Francis Bacon in Art and Celebrity (2003)

Excerpt from John A. Walker’s now-classic book.

John A. Walker
artdesigncafé | café library | Published 26 January 2012

In London, during the 1950s, it was the homosexual painter Francis Bacon (1909-1992), who emerged as Britain’s first post-war art star although his full impact took several more decades to achieve. He first became notorious for his striking and cruel imagery— crucifixion scenes, screaming Popes, naked grappling male figures— many of which were based on film stills, mass media photographs and reproductions of past art. Bacon’s painterliness always ensured that horror was tempered by aesthetic pleasure. One thematic exhibition held at the Hanover Gallery in 1957 was a response and contribution to the cult of Vincent van Gogh: it consisted of expressionist-style interpretations of Vincent’s The painter on the road to Tarascon (1888).

Francis Bacon’s reputation as a painter gradually spread until he was regarded as one of the finest in the world. In 1971, the French honoured him with a retrospective at the Grand Palais in Paris. While Bacon attended the opening, his lover George Dyer died in their hotel room from an overdose of sleeping pills and alcohol. As time passed, media coverage increased and Bacon was interviewed by the critic David Sylvester 18 times and on television by Melvyn Bragg and profiled in the art press repeatedly. During his lifetime, such photographers as Cecil Beaton, Douglas Glass and John Deakin frequently photographed Bacon sitting amidst the carefully cultivated debris of his London studios; the mess served as a vivid emblem of chaotic creativity, and as a sign of Bacon’s contempt for such bourgeois values as cleanliness and neatness. In 2001, the contents of his Kensington studio at 7 Reece Mews— even the dust— were placed on public display in Dublin, his city of birth. [1] Like so many other artists’ studios, it will be a place of pilgrimage for art lovers.

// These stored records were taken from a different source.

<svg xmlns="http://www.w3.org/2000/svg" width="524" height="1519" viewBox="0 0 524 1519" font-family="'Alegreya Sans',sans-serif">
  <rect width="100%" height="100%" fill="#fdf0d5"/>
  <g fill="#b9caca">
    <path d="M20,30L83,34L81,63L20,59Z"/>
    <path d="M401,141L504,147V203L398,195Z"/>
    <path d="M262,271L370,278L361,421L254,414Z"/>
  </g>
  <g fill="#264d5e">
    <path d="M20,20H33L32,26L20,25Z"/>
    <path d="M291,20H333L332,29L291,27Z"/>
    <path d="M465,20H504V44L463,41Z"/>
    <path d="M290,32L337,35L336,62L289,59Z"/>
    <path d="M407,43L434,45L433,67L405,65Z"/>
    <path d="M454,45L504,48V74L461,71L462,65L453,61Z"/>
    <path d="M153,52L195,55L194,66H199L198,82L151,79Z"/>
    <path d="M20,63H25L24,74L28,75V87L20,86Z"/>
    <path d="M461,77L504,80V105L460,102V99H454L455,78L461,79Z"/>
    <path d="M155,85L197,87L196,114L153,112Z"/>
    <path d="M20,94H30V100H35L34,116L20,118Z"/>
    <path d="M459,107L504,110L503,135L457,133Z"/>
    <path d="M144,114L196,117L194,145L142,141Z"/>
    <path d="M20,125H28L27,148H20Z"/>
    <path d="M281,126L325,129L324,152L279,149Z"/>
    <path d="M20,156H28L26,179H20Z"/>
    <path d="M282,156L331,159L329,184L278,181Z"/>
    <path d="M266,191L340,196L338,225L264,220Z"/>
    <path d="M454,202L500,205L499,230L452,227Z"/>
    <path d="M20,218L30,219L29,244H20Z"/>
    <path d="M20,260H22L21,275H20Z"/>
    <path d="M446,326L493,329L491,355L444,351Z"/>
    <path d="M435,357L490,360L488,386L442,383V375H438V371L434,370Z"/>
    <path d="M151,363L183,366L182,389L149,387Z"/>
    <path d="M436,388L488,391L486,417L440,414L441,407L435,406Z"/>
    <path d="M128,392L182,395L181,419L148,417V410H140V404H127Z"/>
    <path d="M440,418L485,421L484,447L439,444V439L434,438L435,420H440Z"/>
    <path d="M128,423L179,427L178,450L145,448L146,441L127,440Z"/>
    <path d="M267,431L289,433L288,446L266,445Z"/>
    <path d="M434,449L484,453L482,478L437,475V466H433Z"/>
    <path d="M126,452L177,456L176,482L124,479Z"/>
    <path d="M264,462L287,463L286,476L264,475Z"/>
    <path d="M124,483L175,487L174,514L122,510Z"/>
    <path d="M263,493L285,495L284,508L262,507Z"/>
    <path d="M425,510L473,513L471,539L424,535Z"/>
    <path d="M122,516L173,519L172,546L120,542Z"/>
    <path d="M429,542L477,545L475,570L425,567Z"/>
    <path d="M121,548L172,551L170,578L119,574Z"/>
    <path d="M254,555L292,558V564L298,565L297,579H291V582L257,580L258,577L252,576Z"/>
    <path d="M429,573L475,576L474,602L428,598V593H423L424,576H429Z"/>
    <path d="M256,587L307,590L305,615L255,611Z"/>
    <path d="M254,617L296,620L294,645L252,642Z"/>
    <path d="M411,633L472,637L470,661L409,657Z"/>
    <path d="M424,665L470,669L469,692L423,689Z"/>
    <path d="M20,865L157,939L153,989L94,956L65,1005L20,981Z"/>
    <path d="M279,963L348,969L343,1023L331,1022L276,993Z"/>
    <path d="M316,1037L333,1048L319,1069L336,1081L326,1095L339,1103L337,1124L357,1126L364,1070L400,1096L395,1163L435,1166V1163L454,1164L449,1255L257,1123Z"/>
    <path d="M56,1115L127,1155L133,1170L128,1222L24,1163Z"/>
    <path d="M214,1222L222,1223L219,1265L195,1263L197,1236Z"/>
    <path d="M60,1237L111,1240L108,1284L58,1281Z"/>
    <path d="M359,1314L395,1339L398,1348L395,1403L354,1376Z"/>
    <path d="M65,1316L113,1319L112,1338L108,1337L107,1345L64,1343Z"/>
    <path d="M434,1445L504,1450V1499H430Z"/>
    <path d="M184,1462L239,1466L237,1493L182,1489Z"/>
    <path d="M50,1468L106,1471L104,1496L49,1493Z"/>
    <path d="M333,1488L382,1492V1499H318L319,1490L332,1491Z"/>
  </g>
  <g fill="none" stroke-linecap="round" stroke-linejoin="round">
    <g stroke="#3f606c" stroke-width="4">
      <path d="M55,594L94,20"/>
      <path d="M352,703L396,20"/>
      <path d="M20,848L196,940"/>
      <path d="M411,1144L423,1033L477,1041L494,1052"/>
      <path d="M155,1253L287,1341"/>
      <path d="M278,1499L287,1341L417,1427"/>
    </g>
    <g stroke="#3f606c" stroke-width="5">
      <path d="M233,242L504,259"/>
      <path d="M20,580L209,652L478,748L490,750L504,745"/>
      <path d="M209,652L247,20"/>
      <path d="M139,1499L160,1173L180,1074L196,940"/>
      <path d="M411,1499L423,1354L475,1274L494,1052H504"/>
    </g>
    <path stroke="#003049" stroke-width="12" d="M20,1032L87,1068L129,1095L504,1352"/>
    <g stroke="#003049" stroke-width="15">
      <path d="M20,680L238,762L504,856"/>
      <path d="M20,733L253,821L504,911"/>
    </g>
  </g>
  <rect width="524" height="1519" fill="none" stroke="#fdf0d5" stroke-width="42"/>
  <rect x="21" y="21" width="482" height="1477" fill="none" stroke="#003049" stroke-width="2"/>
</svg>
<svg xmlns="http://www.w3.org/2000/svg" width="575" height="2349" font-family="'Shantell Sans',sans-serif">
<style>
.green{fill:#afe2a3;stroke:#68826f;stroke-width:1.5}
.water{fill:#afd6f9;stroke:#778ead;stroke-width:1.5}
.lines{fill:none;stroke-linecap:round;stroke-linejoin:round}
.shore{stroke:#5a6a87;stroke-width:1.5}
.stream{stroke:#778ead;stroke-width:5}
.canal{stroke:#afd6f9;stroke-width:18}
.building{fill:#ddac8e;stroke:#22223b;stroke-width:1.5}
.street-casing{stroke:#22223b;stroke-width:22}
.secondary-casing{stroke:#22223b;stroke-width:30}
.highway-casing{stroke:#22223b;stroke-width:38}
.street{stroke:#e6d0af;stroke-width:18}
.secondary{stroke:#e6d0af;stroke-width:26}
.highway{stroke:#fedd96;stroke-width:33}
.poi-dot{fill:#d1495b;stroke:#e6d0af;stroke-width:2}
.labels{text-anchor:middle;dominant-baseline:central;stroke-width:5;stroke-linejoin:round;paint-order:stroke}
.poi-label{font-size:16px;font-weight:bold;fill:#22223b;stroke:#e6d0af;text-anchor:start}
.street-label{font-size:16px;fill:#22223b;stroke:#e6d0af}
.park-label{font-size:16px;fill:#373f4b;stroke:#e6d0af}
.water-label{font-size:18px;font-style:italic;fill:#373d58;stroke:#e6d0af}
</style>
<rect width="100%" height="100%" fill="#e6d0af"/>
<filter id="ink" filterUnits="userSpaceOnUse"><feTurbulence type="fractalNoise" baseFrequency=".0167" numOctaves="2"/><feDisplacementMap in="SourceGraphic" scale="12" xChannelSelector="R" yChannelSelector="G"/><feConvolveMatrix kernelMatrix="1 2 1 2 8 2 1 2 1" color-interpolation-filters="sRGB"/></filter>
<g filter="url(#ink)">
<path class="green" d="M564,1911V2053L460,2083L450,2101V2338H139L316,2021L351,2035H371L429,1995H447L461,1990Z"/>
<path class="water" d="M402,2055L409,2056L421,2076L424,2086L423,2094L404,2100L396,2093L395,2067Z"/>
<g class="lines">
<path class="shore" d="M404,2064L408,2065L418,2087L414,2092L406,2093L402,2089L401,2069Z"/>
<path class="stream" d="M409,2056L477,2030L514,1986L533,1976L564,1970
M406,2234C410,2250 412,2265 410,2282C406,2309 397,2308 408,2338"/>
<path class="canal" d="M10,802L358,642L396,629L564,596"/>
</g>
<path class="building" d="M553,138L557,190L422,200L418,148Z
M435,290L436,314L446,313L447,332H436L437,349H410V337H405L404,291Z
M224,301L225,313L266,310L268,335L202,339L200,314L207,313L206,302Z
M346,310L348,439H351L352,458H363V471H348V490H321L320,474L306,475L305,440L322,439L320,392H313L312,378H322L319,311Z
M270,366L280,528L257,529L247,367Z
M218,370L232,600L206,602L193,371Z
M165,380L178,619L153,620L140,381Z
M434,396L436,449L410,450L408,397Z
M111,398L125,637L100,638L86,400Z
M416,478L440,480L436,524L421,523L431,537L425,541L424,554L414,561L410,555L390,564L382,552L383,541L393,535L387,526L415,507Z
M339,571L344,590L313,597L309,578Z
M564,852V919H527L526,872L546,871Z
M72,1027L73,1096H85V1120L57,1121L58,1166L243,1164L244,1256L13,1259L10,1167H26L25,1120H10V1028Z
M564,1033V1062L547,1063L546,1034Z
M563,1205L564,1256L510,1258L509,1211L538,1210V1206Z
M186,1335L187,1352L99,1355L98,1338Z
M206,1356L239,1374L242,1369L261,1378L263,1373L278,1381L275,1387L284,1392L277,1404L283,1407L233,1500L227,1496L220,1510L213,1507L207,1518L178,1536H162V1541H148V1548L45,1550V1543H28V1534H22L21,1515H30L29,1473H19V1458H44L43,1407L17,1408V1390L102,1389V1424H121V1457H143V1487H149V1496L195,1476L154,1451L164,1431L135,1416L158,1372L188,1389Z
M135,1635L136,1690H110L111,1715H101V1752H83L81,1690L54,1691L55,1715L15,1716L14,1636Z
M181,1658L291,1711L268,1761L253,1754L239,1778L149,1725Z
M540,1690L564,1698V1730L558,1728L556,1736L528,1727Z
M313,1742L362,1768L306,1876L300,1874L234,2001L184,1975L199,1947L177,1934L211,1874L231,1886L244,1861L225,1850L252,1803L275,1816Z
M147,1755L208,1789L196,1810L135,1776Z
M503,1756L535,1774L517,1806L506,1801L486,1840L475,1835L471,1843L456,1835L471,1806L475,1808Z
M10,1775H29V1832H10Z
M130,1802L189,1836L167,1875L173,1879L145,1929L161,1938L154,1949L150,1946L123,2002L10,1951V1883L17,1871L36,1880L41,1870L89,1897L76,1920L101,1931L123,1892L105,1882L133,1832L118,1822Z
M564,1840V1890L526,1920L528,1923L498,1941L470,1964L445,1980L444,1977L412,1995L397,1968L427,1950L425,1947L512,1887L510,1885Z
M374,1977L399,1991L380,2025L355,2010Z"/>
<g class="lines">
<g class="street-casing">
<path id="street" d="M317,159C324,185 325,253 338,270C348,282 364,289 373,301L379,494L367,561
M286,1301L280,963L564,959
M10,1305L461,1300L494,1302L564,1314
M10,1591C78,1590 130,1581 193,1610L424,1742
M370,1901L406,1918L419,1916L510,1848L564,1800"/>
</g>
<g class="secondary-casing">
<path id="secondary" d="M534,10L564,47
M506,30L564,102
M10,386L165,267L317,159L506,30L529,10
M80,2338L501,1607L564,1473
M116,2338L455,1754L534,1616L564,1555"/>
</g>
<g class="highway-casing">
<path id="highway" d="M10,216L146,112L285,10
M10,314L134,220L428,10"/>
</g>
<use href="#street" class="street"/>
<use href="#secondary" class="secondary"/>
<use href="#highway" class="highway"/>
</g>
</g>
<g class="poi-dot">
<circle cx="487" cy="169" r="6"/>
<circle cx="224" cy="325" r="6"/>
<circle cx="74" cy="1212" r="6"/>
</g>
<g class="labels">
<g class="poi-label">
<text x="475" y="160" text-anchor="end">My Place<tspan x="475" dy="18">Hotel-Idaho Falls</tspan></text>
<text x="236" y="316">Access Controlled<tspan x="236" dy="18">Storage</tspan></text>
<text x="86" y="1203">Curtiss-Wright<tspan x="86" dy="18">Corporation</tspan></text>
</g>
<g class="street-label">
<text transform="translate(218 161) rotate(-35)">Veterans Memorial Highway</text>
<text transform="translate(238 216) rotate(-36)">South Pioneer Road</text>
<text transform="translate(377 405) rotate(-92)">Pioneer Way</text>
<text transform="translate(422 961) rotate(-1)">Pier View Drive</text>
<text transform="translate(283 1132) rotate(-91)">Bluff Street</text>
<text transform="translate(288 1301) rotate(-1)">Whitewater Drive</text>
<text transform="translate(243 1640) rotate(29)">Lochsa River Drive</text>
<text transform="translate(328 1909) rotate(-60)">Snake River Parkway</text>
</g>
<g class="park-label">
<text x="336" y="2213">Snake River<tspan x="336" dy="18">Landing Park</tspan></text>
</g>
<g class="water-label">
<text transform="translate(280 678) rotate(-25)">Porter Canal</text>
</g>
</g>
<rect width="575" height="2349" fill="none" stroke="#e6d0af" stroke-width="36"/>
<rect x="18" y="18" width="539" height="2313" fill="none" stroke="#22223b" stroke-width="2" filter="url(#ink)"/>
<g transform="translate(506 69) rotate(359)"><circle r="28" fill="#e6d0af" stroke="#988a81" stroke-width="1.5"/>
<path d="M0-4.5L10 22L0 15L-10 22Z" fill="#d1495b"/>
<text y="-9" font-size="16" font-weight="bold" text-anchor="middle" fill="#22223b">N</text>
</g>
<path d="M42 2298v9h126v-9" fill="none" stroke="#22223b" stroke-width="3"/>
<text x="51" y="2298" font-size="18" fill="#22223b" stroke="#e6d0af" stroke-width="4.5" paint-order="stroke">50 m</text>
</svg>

As Francis Bacon became better known, stories about his private life and habits filtered into the public domain, namely, his childhood habits of sleeping with stable boys and dressing in his mother’s clothes, the time he spent in decadent Berlin during the 1920s, the heavy drinking sessions in Soho pubs and clubs (particularly the Colony Room, a club depicted by the painter Michael Andrews in 1962), his circle of friends, his passion for violent sex with proletarian petty criminals, his table talk and his acts of cruelty and generosity. The logical culminations of this process are frank biographies and biopics. Daniel Farson wrote an example of the former in 1995 in which Bacon’s life was characterised as "gilded gutter". An example of the latter, entitled Love is the devil, was premiered in 1998; it was directed by John Maybury and starred Derek Jacobi as the painter. [...]

Even after his death, news stories about Francis Bacon recurred because of legal disputes over his estate (worth £11 million), the emergence of previously unknown drawings, arguments about the authenticity of certain works, and the accusation that his dealers had cheated him out of millions of pounds. Few critics would want to deny the powerful impact and high aesthetic quality of Bacon’s paintings dating from the 1940s and 1950s but he did repeat himself as he aged. However, it is my contention that he deserves to be counted as an art star because of his fame and the attention that has been paid to his private life and enigmatic personality.

Reference:

[1] See: John Edwards and Perry Ogden. 7 Reece Mews: Francis Bacon’s studio. (London: Thames and Hudson, 2001).